Et quand elle vit qu'il n'apportait rien, elle voulut le battre, pensant qu'il avait perdu en chemin ce qu'on lui avait donné; mais Gribouille la pria de l'écouter, lui disant qu'après elle le pourrait gronder et punir s'il avait manqué à son devoir. Alors il rapporta mot pour mot l'entretien qu'il avait eu avec M. Bourdon, mais, au lieu de l'embrasser et de le remercier, sa mère prit une branche de saule et commença à le fouailler, en criant après lui. Le père Bredouille arriva et demanda ce que c'était.

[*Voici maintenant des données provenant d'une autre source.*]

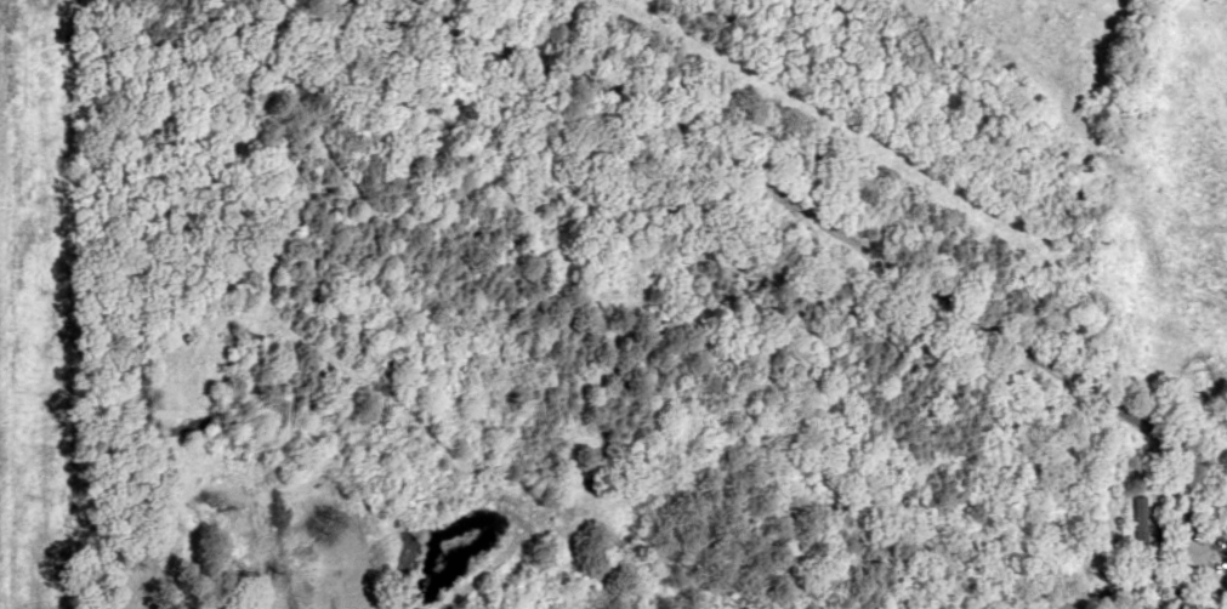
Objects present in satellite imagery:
road: (1132, 207)
road: (818, 231)
building: (1141, 524)
building: (1224, 534)
building: (1191, 551)

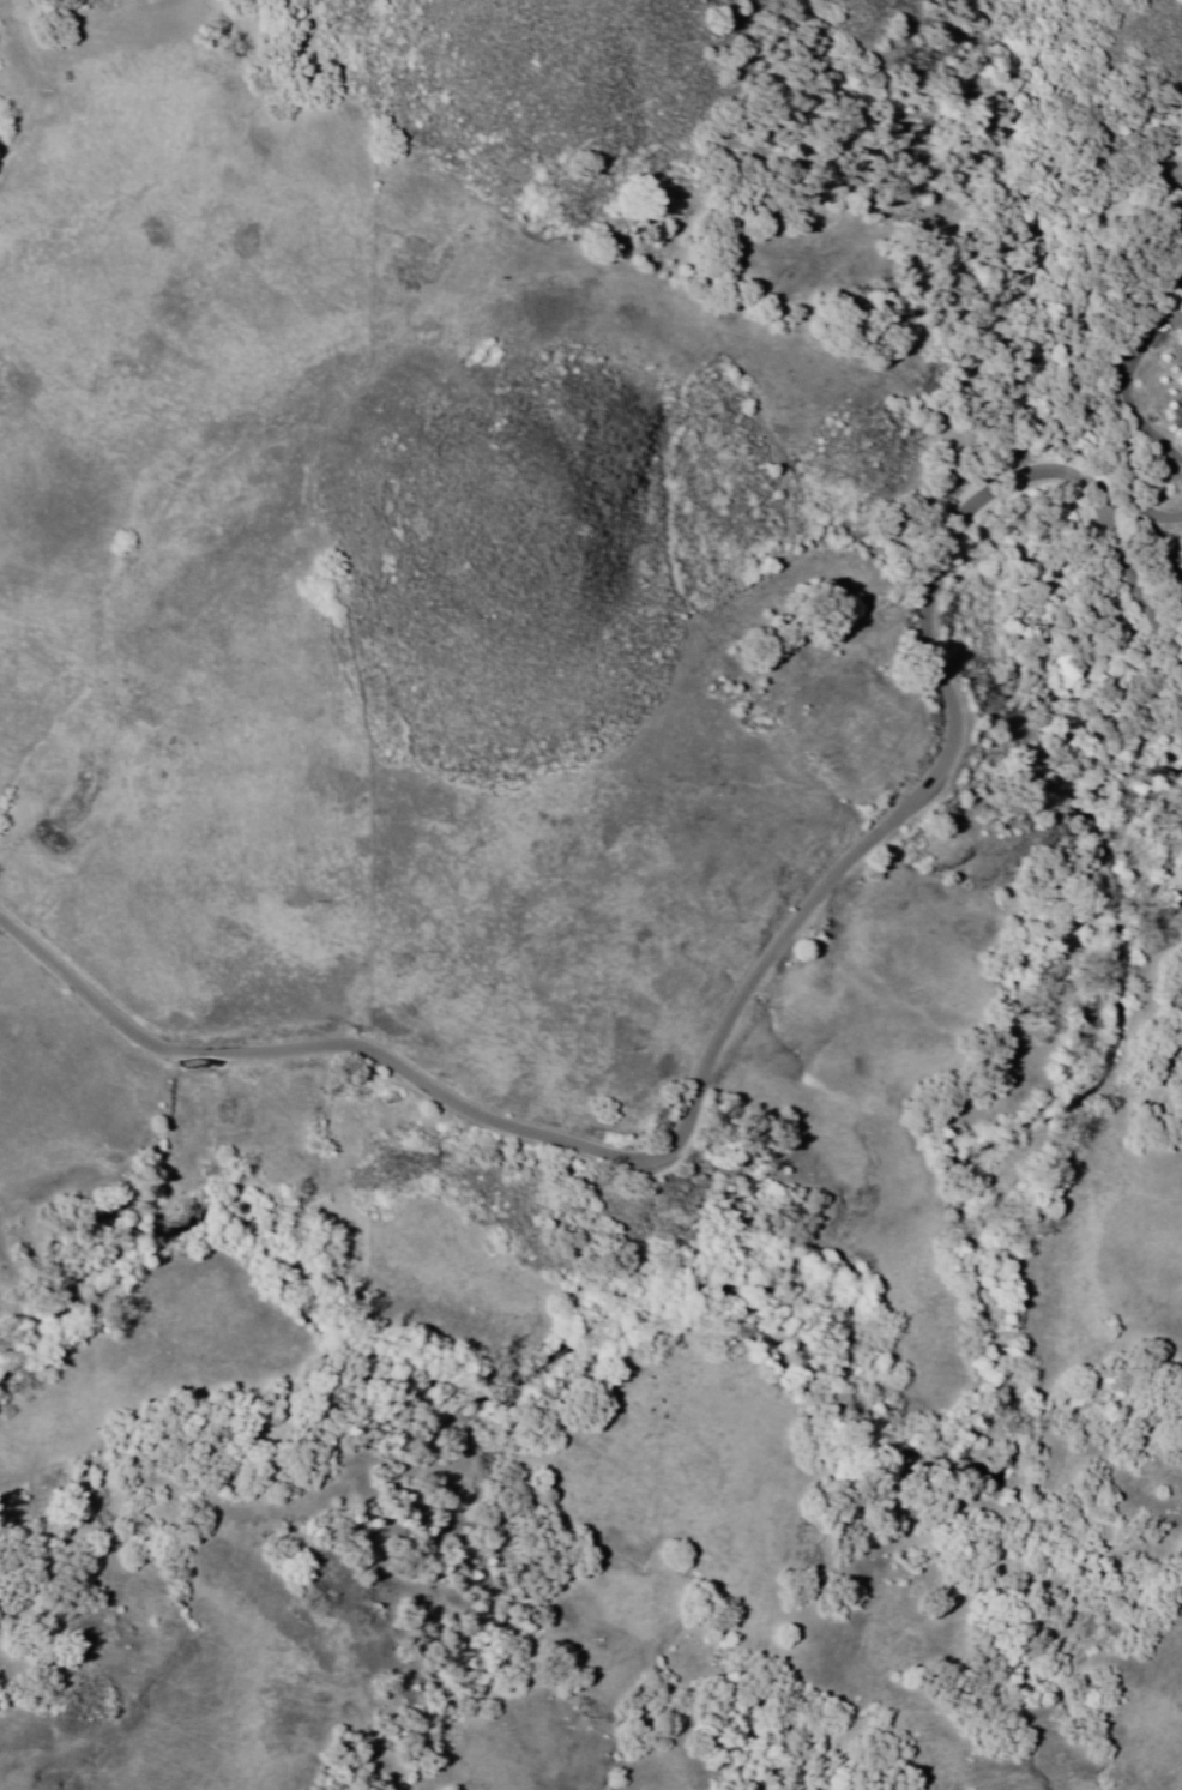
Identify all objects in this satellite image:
road: (38, 99)
building: (1180, 296)
road: (1128, 395)
road: (1138, 507)
road: (735, 996)

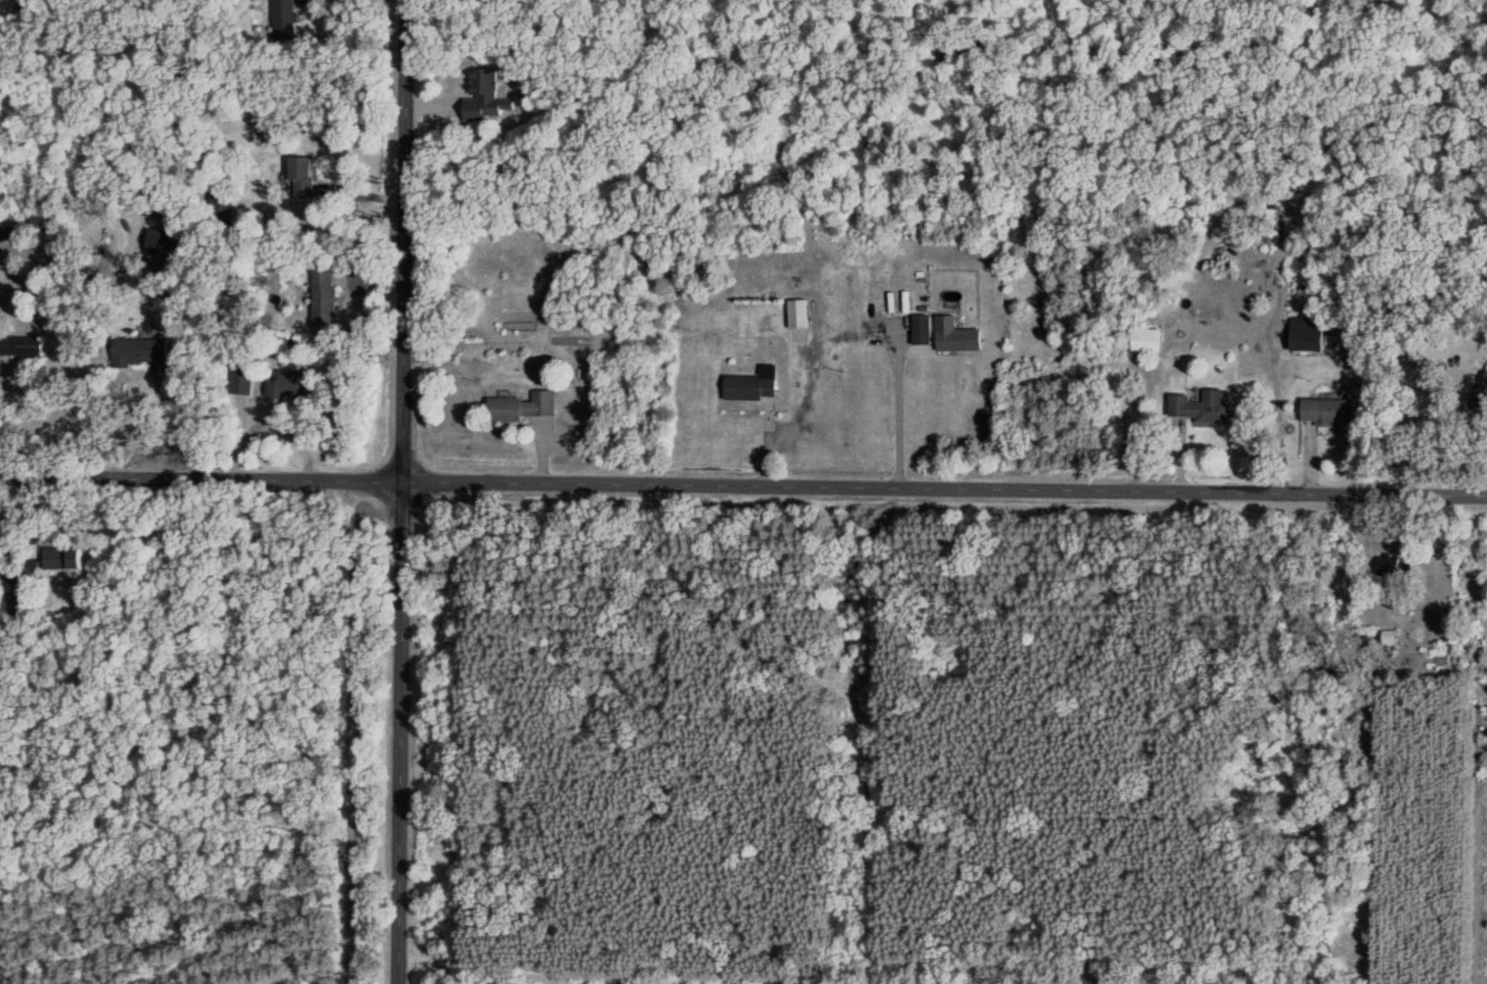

—Voyez ce coquin, ce mauvais cœur, cet âne, dit la mère tout enragée, il n'a pas voulu être le fils et l'héritier d'un homme qui est plus riche que le roi. Il est si sot, qu'il n'a même pas songé, en le quittant, à lui demander un beau sac d'écus ou une bonne place pour nous dans sa maison, ou un joli morceau de terre pour augmenter notre avoir.

Le père Bredouille battit Gribouille à son tour, et si fort, que la mère, qui craignait qu'il ne le fît mourir, le lui retira des mains en disant:

—En voilà assez pour une fois.

Gribouille, désolé, demanda à ses parents ce qu'il devait faire pour leur plaire, disant que, s'il lui fallait aller demeurer avec M. Bourdon, il s'y soumettait. Mais tandis que sa mère, qui l'aimait encore un peu pour lui-même, et qui eût été flattée de le voir riche et bien vêtu, disait oui; son père, qui ne croyait pas à sa bonté et qui ne jugeait pas possible l'oubli de tant d'outrages qu'on avait faits à Gribouille, disait non. Il aimait mieux l'envoyer de temps en temps chez M. Bourdon, espérant que celui-ci lui donnerait de l'argent qu'il rapporterait à la maison, par crainte d'être battu.

Or donc, au bout de deux ou trois jours, on l'habilla misérablement, on lui mit une veste toute déchirée, de gros sabots aux pieds, un sarrau bien malpropre, et on l'envoya ainsi chez M. Bourdon pour faire croire que ses parents n'avaient pas le moyen de l'habiller, et pour faire pitié à ce riche seigneur. En même temps on lui commanda de demander une grosse somme.

Gribouille, qui aimait tant la propreté, fut bien humilié de se présenter sous ces méchantes guenilles, et il en avait les larmes aux yeux. Mais M. Bourdon ne l'en reçut pas plus mal; car, malgré sa brusquerie et sa grosse voix, il avait l'air d'un bon homme et surtout paraissait aimer Gribouille sans que Gribouille pût deviner pourquoi.

—Gribouille, lui dit-il, je ne suis pas fâché de voir que vous songiez à vous-même. Prenez tout ce qu'il vous plaira.

Il le conduisit alors dans une grande cave qui était si pleine d'or, de diamants, de perles et de pierreries, qu'on marchait dessus, et encore y en avait-il plus de sept grands puits très-profonds qui étaient remplis jusqu'aux bords.